**Aim of the task**: Return the lines of the data verbatim, starting at the line that contains "### 1. 데이터 임포트" and stopping after the line that contains "- 2022-05 -> 2022-06 -> 주문한 유저의 수, 주문한 금액의 총합".

*** Input material ***

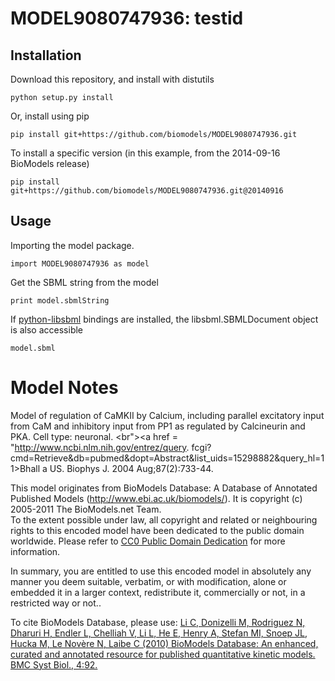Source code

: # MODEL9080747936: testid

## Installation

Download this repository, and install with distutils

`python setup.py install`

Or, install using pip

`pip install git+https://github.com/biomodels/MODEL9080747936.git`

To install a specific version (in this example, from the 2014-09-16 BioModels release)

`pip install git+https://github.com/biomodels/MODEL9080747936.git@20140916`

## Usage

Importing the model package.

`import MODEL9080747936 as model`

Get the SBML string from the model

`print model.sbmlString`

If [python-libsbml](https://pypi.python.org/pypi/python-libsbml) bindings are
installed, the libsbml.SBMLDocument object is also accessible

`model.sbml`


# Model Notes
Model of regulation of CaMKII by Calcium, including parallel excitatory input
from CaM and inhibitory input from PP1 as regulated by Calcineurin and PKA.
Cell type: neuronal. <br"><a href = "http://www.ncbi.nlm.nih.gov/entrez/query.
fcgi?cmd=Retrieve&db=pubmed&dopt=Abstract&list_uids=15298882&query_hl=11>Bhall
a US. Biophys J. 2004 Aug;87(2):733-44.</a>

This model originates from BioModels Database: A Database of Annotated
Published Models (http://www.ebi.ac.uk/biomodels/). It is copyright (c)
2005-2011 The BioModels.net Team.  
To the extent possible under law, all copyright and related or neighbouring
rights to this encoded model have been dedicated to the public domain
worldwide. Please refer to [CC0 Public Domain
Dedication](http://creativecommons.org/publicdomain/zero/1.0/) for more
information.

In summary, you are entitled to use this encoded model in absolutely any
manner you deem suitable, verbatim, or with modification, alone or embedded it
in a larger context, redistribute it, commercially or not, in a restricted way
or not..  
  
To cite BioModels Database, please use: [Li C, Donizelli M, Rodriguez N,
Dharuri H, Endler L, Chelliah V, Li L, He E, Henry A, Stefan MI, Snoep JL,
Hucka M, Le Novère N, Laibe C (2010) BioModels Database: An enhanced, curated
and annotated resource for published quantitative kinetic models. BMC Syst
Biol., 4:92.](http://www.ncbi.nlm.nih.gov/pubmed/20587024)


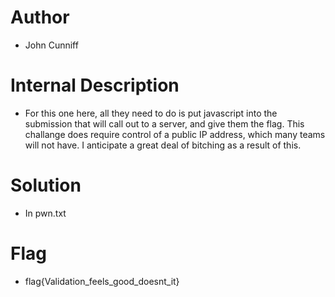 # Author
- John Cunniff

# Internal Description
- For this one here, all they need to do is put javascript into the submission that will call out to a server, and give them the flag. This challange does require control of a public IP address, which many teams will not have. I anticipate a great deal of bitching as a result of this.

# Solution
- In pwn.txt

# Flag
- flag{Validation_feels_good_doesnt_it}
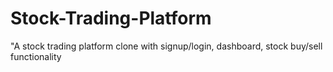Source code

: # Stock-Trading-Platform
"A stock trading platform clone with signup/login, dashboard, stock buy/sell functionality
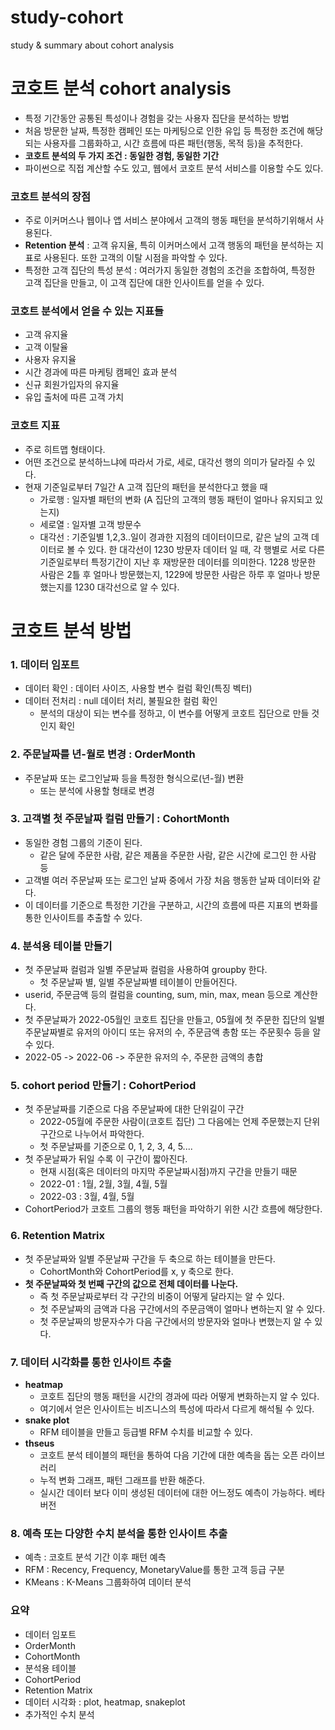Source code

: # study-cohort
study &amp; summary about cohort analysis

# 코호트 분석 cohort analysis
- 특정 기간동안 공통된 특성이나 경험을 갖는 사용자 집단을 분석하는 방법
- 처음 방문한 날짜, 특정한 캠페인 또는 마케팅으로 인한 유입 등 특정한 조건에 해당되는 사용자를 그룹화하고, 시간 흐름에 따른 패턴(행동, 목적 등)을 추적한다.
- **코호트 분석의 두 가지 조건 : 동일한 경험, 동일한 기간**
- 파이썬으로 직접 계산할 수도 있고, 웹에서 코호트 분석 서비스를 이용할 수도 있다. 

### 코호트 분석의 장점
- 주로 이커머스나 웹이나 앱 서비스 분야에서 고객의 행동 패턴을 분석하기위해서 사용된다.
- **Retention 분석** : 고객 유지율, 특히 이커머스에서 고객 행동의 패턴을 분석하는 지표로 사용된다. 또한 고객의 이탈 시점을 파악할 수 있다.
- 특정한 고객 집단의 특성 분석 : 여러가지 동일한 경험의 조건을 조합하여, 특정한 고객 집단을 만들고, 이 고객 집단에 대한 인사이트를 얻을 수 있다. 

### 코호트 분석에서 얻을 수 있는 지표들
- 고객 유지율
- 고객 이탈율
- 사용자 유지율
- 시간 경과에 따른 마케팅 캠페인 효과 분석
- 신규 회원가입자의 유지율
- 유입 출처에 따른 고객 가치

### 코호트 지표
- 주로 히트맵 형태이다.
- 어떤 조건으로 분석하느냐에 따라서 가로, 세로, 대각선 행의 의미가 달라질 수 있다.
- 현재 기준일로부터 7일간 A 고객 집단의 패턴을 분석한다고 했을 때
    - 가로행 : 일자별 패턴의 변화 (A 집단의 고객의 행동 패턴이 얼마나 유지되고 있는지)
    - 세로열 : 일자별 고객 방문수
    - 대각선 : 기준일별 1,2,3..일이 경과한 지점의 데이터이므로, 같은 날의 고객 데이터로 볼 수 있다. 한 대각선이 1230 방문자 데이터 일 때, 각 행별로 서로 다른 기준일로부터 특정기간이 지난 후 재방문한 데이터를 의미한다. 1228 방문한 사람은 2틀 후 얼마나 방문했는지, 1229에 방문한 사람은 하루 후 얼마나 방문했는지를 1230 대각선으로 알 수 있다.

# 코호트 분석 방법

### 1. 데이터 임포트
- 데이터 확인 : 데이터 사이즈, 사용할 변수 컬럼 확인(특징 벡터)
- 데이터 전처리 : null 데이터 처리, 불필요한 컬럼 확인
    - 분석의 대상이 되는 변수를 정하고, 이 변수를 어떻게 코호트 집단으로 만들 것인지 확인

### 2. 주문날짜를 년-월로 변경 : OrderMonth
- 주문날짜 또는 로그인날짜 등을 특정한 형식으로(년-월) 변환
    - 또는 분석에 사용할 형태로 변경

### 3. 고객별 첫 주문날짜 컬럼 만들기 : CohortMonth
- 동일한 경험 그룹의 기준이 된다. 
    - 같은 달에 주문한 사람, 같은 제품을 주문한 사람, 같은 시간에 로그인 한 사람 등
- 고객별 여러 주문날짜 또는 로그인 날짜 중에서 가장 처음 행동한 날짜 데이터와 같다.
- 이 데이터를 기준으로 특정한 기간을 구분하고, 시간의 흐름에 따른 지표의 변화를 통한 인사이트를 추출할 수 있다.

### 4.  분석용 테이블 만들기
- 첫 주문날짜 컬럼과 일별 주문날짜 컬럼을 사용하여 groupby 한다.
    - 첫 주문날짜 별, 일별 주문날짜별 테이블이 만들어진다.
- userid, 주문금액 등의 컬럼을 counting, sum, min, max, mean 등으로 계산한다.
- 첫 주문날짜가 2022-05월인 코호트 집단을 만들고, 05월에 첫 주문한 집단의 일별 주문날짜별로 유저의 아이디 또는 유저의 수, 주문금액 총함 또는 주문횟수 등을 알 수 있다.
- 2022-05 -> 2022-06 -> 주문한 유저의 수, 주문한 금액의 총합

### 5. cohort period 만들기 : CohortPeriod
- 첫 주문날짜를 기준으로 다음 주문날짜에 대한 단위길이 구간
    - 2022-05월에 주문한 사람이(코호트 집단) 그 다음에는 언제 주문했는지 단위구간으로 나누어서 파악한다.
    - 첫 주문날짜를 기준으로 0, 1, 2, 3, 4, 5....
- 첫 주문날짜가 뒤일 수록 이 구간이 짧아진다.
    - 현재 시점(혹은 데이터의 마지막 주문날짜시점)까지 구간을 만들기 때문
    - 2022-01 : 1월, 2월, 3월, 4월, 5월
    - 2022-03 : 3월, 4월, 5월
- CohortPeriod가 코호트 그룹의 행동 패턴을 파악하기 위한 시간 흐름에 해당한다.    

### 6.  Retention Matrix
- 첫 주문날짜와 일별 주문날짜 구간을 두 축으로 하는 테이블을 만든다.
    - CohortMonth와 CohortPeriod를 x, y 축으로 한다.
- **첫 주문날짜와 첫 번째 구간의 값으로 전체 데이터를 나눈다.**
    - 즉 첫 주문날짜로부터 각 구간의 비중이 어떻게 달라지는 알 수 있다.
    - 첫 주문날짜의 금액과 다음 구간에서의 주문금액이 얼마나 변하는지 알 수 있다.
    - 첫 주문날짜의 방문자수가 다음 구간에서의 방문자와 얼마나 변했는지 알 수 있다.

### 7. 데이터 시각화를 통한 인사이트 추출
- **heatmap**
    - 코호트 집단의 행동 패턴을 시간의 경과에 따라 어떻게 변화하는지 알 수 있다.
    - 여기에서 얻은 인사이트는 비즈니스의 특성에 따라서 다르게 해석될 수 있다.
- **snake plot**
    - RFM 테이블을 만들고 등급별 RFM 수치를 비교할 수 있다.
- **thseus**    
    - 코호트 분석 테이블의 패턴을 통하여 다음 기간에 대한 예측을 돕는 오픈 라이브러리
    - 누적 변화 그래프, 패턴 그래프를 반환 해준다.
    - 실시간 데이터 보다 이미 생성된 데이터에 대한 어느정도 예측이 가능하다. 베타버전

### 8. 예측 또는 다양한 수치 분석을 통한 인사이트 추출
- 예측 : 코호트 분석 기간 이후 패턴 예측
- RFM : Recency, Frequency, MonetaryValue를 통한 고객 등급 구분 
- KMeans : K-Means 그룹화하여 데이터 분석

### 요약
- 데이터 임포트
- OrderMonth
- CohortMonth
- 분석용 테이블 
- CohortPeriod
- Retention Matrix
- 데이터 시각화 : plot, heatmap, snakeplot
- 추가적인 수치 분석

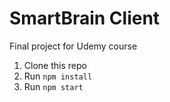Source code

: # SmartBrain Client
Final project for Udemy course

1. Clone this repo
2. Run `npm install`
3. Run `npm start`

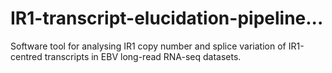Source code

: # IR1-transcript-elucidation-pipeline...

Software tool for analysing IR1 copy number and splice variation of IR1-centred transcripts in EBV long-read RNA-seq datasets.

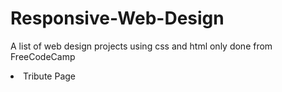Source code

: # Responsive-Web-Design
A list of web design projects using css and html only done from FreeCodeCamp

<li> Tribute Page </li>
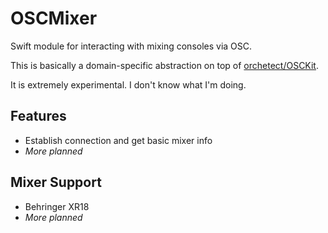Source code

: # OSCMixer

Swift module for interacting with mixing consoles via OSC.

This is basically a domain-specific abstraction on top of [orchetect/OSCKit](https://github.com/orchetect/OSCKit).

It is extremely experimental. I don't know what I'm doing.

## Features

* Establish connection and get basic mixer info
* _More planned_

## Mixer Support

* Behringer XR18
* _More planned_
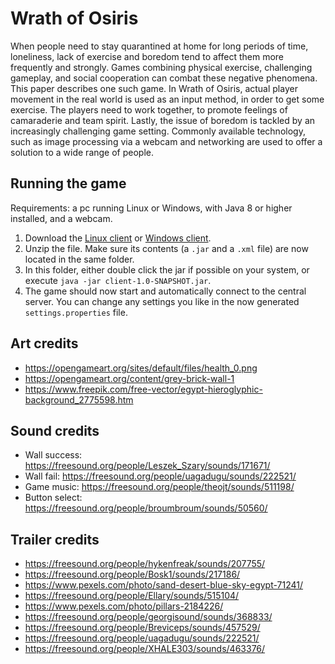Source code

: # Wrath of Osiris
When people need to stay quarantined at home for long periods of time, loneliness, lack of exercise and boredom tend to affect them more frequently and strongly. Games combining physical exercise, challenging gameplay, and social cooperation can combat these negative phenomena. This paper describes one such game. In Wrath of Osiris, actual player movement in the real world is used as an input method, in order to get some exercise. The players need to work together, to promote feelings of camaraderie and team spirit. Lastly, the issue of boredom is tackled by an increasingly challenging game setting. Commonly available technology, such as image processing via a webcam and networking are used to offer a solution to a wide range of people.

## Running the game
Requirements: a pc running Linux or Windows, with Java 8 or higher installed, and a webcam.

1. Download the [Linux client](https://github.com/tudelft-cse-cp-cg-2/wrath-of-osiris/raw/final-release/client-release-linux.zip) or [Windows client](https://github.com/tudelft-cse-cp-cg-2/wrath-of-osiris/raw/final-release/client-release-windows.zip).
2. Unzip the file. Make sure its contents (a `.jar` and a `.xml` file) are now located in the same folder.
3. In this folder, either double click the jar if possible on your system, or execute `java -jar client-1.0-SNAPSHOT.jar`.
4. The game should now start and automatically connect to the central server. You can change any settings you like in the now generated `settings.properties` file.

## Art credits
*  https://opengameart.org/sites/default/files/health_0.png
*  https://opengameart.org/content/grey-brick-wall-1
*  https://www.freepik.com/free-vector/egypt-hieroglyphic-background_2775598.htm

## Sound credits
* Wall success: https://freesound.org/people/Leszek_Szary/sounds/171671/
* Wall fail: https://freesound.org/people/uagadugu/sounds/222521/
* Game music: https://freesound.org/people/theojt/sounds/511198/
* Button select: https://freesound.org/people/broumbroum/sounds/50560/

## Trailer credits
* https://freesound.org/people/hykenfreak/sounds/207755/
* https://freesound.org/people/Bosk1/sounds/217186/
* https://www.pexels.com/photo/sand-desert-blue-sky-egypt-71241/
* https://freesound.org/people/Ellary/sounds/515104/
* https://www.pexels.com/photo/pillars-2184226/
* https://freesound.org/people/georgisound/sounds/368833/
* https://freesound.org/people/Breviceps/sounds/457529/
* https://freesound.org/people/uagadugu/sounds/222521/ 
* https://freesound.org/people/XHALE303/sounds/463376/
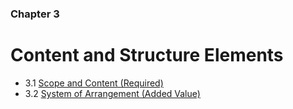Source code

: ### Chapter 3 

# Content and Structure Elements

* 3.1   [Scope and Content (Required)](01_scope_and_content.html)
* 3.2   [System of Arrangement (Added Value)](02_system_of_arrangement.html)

*** End of Input material ***

**Your response**:
### 1. 데이터 임포트
- 데이터 확인 : 데이터 사이즈, 사용할 변수 컬럼 확인(특징 벡터)
- 데이터 전처리 : null 데이터 처리, 불필요한 컬럼 확인
    - 분석의 대상이 되는 변수를 정하고, 이 변수를 어떻게 코호트 집단으로 만들 것인지 확인

### 2. 주문날짜를 년-월로 변경 : OrderMonth
- 주문날짜 또는 로그인날짜 등을 특정한 형식으로(년-월) 변환
    - 또는 분석에 사용할 형태로 변경

### 3. 고객별 첫 주문날짜 컬럼 만들기 : CohortMonth
- 동일한 경험 그룹의 기준이 된다. 
    - 같은 달에 주문한 사람, 같은 제품을 주문한 사람, 같은 시간에 로그인 한 사람 등
- 고객별 여러 주문날짜 또는 로그인 날짜 중에서 가장 처음 행동한 날짜 데이터와 같다.
- 이 데이터를 기준으로 특정한 기간을 구분하고, 시간의 흐름에 따른 지표의 변화를 통한 인사이트를 추출할 수 있다.

### 4.  분석용 테이블 만들기
- 첫 주문날짜 컬럼과 일별 주문날짜 컬럼을 사용하여 groupby 한다.
    - 첫 주문날짜 별, 일별 주문날짜별 테이블이 만들어진다.
- userid, 주문금액 등의 컬럼을 counting, sum, min, max, mean 등으로 계산한다.
- 첫 주문날짜가 2022-05월인 코호트 집단을 만들고, 05월에 첫 주문한 집단의 일별 주문날짜별로 유저의 아이디 또는 유저의 수, 주문금액 총함 또는 주문횟수 등을 알 수 있다.
- 2022-05 -> 2022-06 -> 주문한 유저의 수, 주문한 금액의 총합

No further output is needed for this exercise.